Position statement on long road to democracy
Senior citizens, in both age and prominence in the community, added a venerable touch to Sunday's pro-democracy rally, as the usual suspects trudged their well-worn path from Victoria Park to Central. The march was notable in that it was the first time that the quartet often referred to as the 'Big Four' of the pro-democracy movement had appeared together at such a rally. But what can we read into their relative positions in the long procession? Well and truly out in front was the outspoken prelate Cardinal Joseph Zen Ze-kiun, right behind the banner demanding universal suffrage in 2012 and at the head of a band of old folk pleading to be given the vote in their lifetime. Democratic Party founding chairman Martin Lee Chu-ming and Apple Daily publisher Jimmy Lai Chee-ying strode together in the middle of it all. Fetching up the rear - about as far from the 2012 banner as it was possible to be - was newly elected legislator Anson Chan Fang On-sang and her family. Any significance in that, in view of the fact that - despite the theme of the march - Mrs Chan advised the populace that the real goal was universal suffrage in 2017? Probably not.

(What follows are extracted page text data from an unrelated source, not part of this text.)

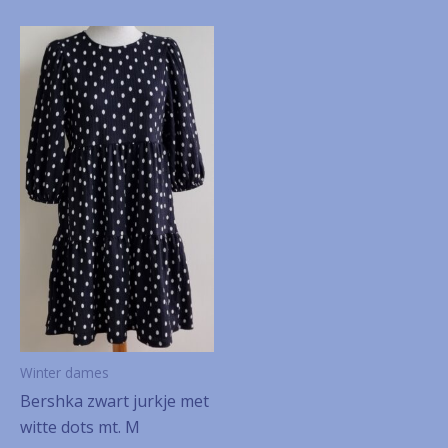
Winter dames
Bershka zwart jurkje met
witte dots mt. M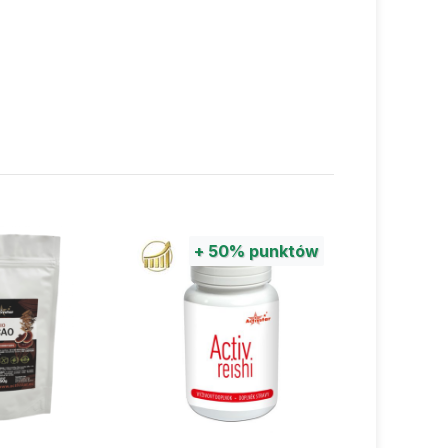
+
50%
punktów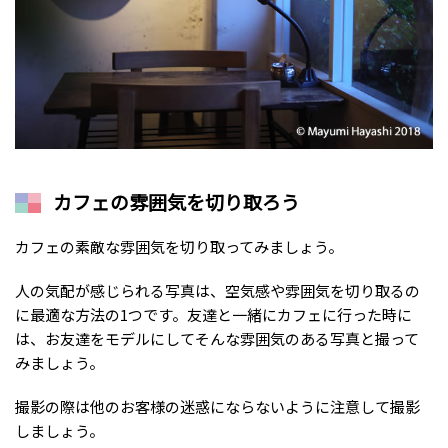
カフェの雰囲気を切り取ろう
カフェの素敵な雰囲気を切り取ってみましょう。
人の気配が感じられる写真は、空気感や雰囲気を切り取るの
に最適な方法の1つです。友達と一緒にカフェに行った時に
は、お友達をモデルにしてそんな雰囲気のある写真と撮って
みましょう。
撮影の際は他のお客様の迷惑にならないように注意して撮影
しましょう。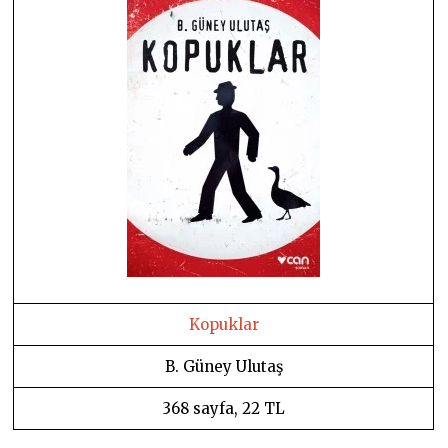
Kopuklar
B. Güney Ulutaş
368 sayfa, 22 TL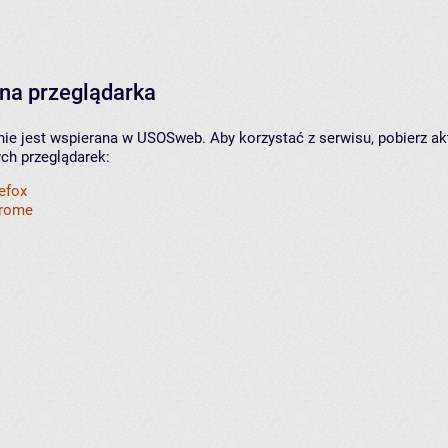
na przeglądarka
nie jest wspierana w USOSweb. Aby korzystać z serwisu, pobierz ak
ych przeglądarek:
refox
hrome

Readiness with a five-year difference
While senior citizens pressed for universal suffrage in 2012 fearing they might not live long enough to cast a vote for chief executive, a group of youth leaders and students taking part in a political forum displayed greater patience. Participants who spoke at the forum, attended by Secretary for Constitutional and Mainland Affairs Stephen Lam Sui-lung, said Hong Kong needed time to prepare for democracy. In a counter-propaganda offensive against the democrats' slogan '2012: we are ready', in a full-page advertisement in some Chinese-language newspapers yesterday, the youth leaders declared: '2017: we are ready.' Did this more relaxed attitude - at odds with the usual impetuousness of youth - have anything to do with the fact that the symposium involved a list of Beijing-friendly groups and was held across the border at the Mission Hills Golf Club in Dongguan ? Of course not.
Tsang set to rub shoulders with royals
In his first visit to the Middle East since taking the top job in 2005, Chief Executive Donald Tsang Yam-kuen is poised for a right royal reception in Kuwait, Saudi Arabia and the UAE. Arrangements are being made for him to stay at the rulers' palaces and meet the two nations' royal families during a trip beginning on January 25. If confirmed, that will surely be a classy trip, even though Mr Tsang and local business delegates will give the seven-star Burj Al Arab hotel in Dubai a miss.
Offer for disgraced chief
Disgraced broadcasting chief Chu Pui-hing, who relinquished the helm of RTHK last July, has been approached by Robert Chua Wah-peng and his wife to help expand their interactive television channel into the mainland. They seem to be forgiving about his alleged affair with a table dancer named Coco. 'I think his private life and his professions are two different things. It's a pity that the media like to turn one's misfortune into news,' Mrs Chua said. But the rules prohibit senior officials taking up jobs that may arouse conflict of interest so shortly after departure.